*What to do*
What you need to do is retype every entry exactly as written.

---- Input data

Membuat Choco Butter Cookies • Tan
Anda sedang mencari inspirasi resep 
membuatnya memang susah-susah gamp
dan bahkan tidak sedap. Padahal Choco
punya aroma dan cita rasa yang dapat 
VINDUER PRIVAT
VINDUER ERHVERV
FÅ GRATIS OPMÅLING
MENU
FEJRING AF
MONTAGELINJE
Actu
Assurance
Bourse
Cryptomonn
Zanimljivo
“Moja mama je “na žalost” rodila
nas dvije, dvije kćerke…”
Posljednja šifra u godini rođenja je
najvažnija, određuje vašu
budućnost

--------

*Response*
Membuat Choco Butter Cookies • Tan
Anda sedang mencari inspirasi resep 
membuatnya memang susah-susah gamp
dan bahkan tidak sedap. Padahal Choco
punya aroma dan cita rasa yang dapat 
VINDUER PRIVAT
VINDUER ERHVERV
FÅ GRATIS OPMÅLING
MENU
FEJRING AF
MONTAGELINJE
Actu
Assurance
Bourse
Cryptomonn
Zanimljivo
“Moja mama je “na žalost” rodila
nas dvije, dvije kćerke…”
Posljednja šifra u godini rođenja je
najvažnija, određuje vašu
budućnost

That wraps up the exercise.